In politica interna le divergenze nella maggioranza hanno evocato l’esigenza tra FdI, Lega e FI di una “verifica”, una pratica molto diffusa nella prima Repubblica. Meloni preferisce non enfatizzare i contrasti, ma le questioni aperte crescono. Sul decreto Sanità i Governatori leghisti Fedriga e Zaia hanno contestato il ministro della salute Schillaci, chiedendo e ottenendo il rispetto delle prerogative regionali, anche alla luce della nuova legge Calderoli.
Nello stesso tempo alcune regioni del Nord, dal Piemonte al Veneto, chiedono la delega immediata di poteri previsti dalle nuove norme, mentre il Sud (tutto unito, destra e sinistra) è contrario, in attesa della definizione dei Lep (livelli essenziali di prestazione); ma il Governo non dispone oggi dei finanziamenti necessari (ci vorranno almeno due-tre anni). Le norme Calderoli – come molti temevano – rischiano di divenire una “bomba” sull’attività dell’Esecutivo, accentuando lo scontro tra Regioni ricche e povere.
Sul fronte dei partiti si registrano infine due elementi. Il primo è il pubblico richiamo di Prodi (padre dell’Ulivo) alla Schlein perché non scelga la strada del partito unico a sinistra, puntando invece a presenze plurali. Nell’area di centro due esponenti di Azione e Forza Italia, Costa e Marattin, hanno proposto la ricostituzione del Terzo Polo, con nuovi leader; Renzi non ha risposto, Calenda ha duramente contestato il cuneese Costa, che per protesta ha lasciato gli incarichi di partito. S’impone una domanda: Renzi e Calenda, dopo il disastro alle Europee, dove vogliono andare? Quale proposta, se non il sopravvivere personale, per i milioni di elettori (valutati sul 10%) collocati su una linea diversa dal destra-sinistra?

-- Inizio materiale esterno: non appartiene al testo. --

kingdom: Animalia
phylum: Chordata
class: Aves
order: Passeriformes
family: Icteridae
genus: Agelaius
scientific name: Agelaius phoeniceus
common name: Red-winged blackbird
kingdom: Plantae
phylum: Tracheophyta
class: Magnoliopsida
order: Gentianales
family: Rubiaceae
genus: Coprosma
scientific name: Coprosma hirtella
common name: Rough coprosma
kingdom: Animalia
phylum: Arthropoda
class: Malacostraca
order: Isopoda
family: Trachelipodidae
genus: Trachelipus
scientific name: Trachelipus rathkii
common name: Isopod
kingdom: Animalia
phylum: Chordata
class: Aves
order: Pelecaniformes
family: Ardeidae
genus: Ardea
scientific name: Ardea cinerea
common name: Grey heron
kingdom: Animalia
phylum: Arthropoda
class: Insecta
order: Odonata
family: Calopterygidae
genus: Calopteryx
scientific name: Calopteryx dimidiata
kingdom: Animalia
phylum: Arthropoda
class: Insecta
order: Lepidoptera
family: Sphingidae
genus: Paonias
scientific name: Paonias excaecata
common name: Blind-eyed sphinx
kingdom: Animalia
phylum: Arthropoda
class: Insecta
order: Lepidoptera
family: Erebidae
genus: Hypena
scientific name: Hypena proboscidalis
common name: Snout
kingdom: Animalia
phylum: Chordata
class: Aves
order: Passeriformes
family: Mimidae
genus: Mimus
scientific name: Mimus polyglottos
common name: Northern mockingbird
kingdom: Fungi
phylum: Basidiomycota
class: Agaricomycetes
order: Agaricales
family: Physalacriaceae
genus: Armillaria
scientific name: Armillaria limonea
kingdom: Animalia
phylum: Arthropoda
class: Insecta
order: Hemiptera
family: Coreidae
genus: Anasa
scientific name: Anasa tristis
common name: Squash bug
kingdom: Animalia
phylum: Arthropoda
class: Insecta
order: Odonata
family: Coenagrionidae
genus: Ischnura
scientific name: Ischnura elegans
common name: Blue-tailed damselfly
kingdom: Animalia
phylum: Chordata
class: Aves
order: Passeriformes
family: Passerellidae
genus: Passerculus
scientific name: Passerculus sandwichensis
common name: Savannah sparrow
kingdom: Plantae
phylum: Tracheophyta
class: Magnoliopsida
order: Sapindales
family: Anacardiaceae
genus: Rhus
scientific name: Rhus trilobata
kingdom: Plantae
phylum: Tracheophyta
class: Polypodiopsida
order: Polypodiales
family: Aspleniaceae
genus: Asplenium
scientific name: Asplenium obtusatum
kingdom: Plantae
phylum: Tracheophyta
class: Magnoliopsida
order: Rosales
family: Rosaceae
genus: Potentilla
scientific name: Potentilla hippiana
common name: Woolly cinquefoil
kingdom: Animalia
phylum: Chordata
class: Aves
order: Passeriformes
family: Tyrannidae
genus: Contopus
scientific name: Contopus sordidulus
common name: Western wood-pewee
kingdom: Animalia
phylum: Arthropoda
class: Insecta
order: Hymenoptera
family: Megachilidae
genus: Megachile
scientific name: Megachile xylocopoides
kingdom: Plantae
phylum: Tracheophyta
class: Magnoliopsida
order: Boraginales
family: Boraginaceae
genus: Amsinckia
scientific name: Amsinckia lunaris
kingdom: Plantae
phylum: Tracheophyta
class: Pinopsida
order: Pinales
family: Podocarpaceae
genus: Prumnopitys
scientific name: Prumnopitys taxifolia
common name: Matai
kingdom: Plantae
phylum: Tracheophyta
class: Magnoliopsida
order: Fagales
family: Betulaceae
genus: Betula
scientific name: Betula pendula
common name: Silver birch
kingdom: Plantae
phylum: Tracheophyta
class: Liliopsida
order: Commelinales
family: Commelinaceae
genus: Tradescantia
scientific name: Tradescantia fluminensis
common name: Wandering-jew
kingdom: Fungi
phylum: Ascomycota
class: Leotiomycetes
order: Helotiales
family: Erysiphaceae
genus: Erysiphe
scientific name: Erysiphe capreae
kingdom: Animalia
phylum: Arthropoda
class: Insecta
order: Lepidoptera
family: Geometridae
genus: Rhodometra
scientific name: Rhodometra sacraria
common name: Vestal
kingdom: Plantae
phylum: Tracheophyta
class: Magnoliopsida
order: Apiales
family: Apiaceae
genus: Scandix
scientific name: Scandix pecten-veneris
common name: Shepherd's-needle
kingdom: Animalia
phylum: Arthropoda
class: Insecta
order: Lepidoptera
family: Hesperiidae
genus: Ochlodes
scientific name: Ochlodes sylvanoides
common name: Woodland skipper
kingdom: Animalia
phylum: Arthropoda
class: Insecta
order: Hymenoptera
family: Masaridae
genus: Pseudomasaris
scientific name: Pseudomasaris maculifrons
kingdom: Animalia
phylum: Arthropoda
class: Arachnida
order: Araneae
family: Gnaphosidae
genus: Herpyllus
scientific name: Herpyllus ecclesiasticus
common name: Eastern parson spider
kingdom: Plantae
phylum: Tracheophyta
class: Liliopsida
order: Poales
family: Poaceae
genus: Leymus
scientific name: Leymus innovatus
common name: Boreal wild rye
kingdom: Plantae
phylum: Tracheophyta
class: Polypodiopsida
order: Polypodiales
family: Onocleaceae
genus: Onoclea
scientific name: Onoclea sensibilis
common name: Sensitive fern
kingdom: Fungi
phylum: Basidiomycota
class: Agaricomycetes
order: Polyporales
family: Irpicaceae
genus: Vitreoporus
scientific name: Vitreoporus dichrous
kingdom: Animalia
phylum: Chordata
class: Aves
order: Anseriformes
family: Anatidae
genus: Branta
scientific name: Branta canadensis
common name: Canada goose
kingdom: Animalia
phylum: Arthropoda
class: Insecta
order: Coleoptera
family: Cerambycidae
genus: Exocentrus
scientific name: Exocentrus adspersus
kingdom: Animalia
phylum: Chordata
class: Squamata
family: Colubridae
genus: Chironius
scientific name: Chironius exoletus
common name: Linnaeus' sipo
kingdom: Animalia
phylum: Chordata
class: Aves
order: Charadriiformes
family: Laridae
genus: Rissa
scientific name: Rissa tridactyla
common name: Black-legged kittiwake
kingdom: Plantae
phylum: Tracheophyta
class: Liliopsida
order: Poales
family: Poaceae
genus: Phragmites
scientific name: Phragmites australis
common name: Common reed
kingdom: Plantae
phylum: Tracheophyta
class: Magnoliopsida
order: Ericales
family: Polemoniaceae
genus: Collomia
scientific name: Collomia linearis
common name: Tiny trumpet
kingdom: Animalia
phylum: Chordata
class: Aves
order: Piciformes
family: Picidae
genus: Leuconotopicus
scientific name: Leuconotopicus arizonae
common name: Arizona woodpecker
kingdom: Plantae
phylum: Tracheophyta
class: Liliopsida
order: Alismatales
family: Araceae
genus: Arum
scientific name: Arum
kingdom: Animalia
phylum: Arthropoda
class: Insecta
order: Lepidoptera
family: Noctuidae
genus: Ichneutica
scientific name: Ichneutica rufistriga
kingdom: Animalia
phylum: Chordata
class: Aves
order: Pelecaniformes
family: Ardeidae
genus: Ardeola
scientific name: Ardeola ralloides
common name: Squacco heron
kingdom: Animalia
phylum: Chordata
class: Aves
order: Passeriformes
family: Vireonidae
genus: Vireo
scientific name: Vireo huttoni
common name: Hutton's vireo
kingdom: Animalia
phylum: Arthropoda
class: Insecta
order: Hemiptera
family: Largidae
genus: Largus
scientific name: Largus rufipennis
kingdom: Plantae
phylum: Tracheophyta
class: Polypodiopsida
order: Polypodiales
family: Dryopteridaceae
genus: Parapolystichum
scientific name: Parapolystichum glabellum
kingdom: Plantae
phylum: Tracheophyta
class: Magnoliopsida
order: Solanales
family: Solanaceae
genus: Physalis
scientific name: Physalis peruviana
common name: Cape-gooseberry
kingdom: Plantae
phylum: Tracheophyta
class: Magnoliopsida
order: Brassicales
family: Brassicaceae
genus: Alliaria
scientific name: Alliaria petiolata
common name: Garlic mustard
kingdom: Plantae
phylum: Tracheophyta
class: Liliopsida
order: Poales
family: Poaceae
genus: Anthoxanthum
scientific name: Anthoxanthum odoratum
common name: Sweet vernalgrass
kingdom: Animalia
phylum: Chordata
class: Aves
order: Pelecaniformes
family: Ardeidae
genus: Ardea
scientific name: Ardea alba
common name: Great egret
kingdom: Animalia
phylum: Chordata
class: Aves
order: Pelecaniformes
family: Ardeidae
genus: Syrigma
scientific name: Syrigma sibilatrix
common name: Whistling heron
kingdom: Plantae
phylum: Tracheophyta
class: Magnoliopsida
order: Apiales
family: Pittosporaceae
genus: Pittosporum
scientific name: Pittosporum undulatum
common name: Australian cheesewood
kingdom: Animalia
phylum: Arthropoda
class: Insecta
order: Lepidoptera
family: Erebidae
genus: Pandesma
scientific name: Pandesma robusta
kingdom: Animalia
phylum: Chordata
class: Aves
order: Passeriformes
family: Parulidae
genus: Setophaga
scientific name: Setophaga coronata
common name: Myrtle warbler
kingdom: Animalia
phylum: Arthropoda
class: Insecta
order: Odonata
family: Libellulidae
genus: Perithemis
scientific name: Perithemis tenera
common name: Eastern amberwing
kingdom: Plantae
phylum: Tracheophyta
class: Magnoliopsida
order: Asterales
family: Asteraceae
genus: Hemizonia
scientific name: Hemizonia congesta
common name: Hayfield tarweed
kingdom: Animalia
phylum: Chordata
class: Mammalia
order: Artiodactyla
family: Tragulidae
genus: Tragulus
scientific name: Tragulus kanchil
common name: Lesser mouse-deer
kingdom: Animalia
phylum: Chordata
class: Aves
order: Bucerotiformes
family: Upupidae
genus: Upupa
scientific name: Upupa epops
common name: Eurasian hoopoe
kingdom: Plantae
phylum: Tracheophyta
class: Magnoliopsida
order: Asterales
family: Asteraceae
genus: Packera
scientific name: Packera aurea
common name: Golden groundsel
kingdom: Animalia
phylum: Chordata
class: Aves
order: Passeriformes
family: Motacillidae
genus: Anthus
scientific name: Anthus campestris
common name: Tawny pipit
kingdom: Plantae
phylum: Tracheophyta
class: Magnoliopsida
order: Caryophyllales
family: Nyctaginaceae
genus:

E nel Pd Prodi può essere liquidato come “il buon nonno”, o i temi posti non meriterebbero adeguata attenzione, soprattutto dalla componente riformista? La stessa crisi politica dell’area centrale non esigerebbe valutazioni più approfondite?
Le forze politiche tutte (di destra, centro, sinistra) non debbono poi scordare il fenomeno permanente del forte astensionismo; la stessa indicazione del sondaggista Nando Pagnoncelli sul 58% di astenuti tra i cattolici praticanti dovrebbe indurre a una politica meno incentrata sulla persona e più attenta ai grandi temi della società.